Although this is a very bright, intelligent book – midway between treatise and novel – it isn’t unfeeling or distant or dry: Sontag has immense empathy for her characters and their age. Thanks to her little details dropped in here and there, I’m now itching to read more about the Grand Tour, the early days of the British Museum and William Beckford. She teases every nuance out of situations, considering them from every angle, and as she tells the classic story of a love triangle she manages to make each of her three protagonists equally fallible, equally understandable, equally blessed and humane and flawed. I don’t think I’ve read any other book where the members of a ménage à trois have been so preoccupied with being decent to one another. In a way, she manages to drag the story back from the scandal which it became afterwards, encouraging us to see each of the participants as individuals and victims.

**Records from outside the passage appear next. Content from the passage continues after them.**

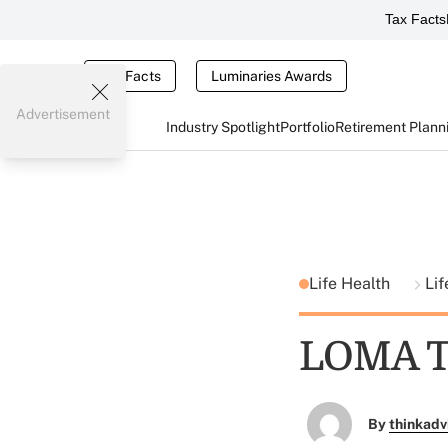
Tax Facts
Tax Facts
Luminaries Awards
Advertisement
Industry Spotlight
Portfolio
Retirement Plann
Life Health
Lif
LOMA T
By
thinkadv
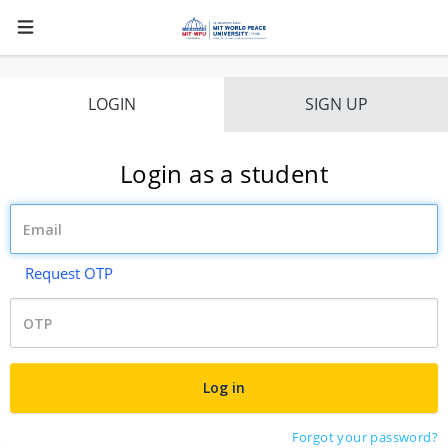
LOGIN
SIGN UP
Login as a student
Request OTP
Forgot your password?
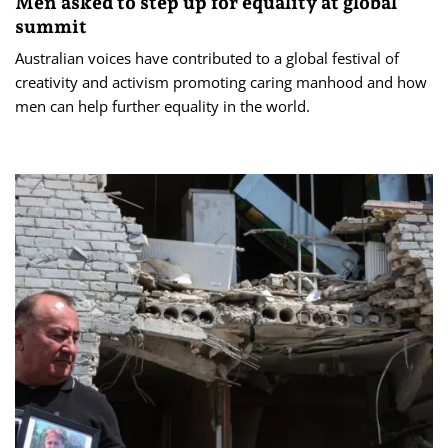
Men asked to step up for equality at global
summit
Australian voices have contributed to a global festival of
creativity and activism promoting caring manhood and how
men can help further equality in the world.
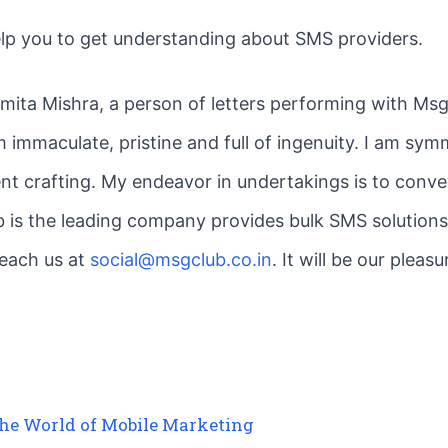
elp you to get understanding about SMS providers.
smita Mishra, a person of letters performing with MsgC
 immaculate, pristine and full of ingenuity. I am symm
nt crafting. My endeavor in undertakings is to convey
is the leading company provides bulk SMS solutions,
reach us at
social@msgclub.co.in
. It will be our plea
the World of Mobile Marketing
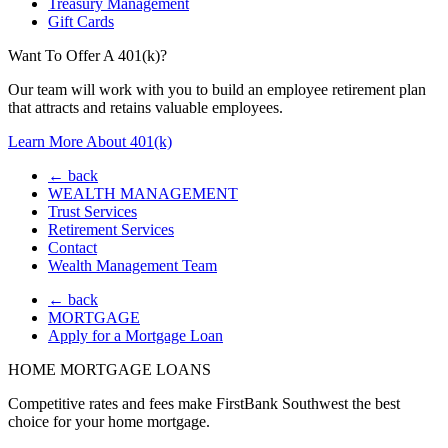
Treasury Management
Gift Cards
Want To Offer A 401(k)?
Our team will work with you to build an employee retirement plan
that attracts and retains valuable employees.
Learn More About 401(k)
← back
WEALTH MANAGEMENT
Trust Services
Retirement Services
Contact
Wealth Management Team
← back
MORTGAGE
Apply for a Mortgage Loan
HOME MORTGAGE LOANS
Competitive rates and fees make FirstBank Southwest the best
choice for your home mortgage.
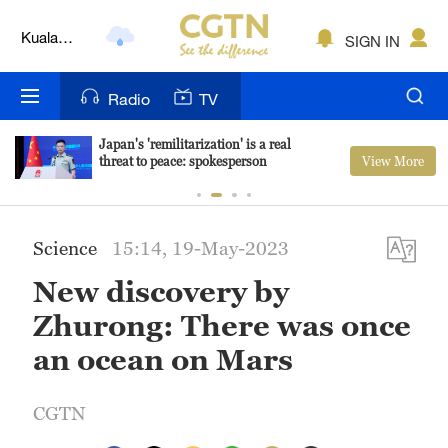
Kuala
SIGN IN
Lumpur
London
Radio
TV
Nairobi
Japan's 'remilitarization' is a real
View More
threat to peace: spokesperson
Bengaluru
New York
Science
15:14, 19-May-2023
Mumbai
New discovery by
Delhi
Zhurong: There was once
Hyderabad
an ocean on Mars
Sydney
CGTN
Singapore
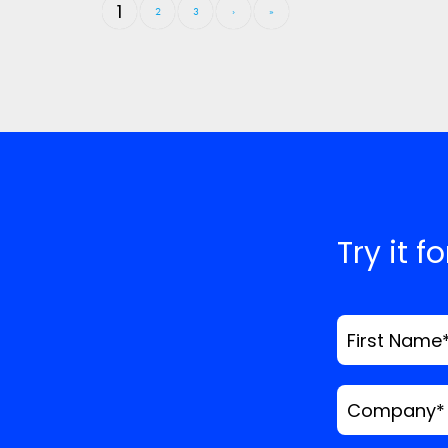
1
2
3
›
»
Try it f
First Name
Company
*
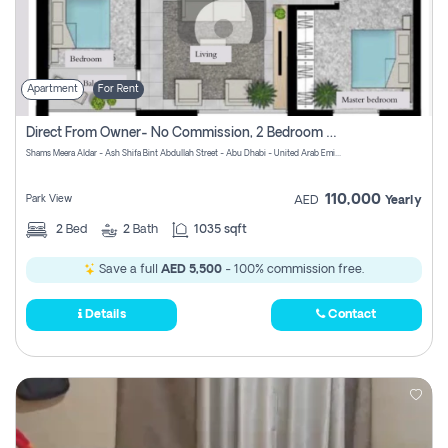
Apartment
For Rent
Direct From Owner- No Commission, 2 Bedroom Apartment
Shams Meera Aldar - Ash Shifa Bint Abdullah Street - Abu Dhabi - United Arab Emirates
110,000
Park View
AED
Yearly
2
Bed
2
Bath
1035 sqft
Save a full
AED 5,500
- 100% commission free.
Details
Contact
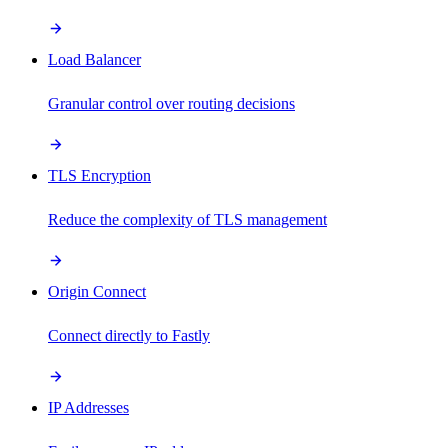
Load Balancer
Granular control over routing decisions
TLS Encryption
Reduce the complexity of TLS management
Origin Connect
Connect directly to Fastly
IP Addresses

This is a book to read slowly and savour; it makes you think, but it does so very elegantly. Having become immensely familiar with the features of Emma Hamilton over the years, thanks to the number of Romney paintings scattered through England’s country houses, I was pleased to finally learn a bit more about her. Funnily enough, of the three members of the love triangle, she’s the one I didn’t really feel that I understood; and I think that was deliberate on Sontag’s part. Whether it’s historically accurate or not, I don’t know, but her Emma is an empty vessel who is filled with the enthusiasms, passions and concerns of those around her. Charming and eternally desperate to please, she ends up not having any great foundation for her own happiness.
Sontag contrasts her to the Neapolitan poet Eleonora de Fonseca Pimentel, who provides a passionate counterpoint to the self-indulgence of the three lovers. Inspired with revolutionary fervour, Eleonora is one of the leaders of Naples’s short-lived Republic, which is eventually crushed by Nelson and Cardinal Ruffo. Sontag offers her as a mirror of Emma – Emma, who is feminine, appealing, flattering and defined by the fact she is a woman; Emma, who is excellent at everything she tries her hand at, but who is sometimes careful not to be too excellent, lest she become threatening; Emma, who, without her lovers and her beauty, has no respect for herself. Eleonora offers a cry for a different form of womanhood, and it seems obvious to me that she represents Sontag’s own opinion. It’s an interesting conclusion to a book which isn’t obviously feminist, and a rather appropriate foil for the famous Lady Hamilton:
I was independent. I had not sacrificed my mind to some trivial idea of my sex. Indeed I did not think of myself as a woman first of all. I thought of our just cause. I was glad to forget I was only a woman… I wanted to be pure flame.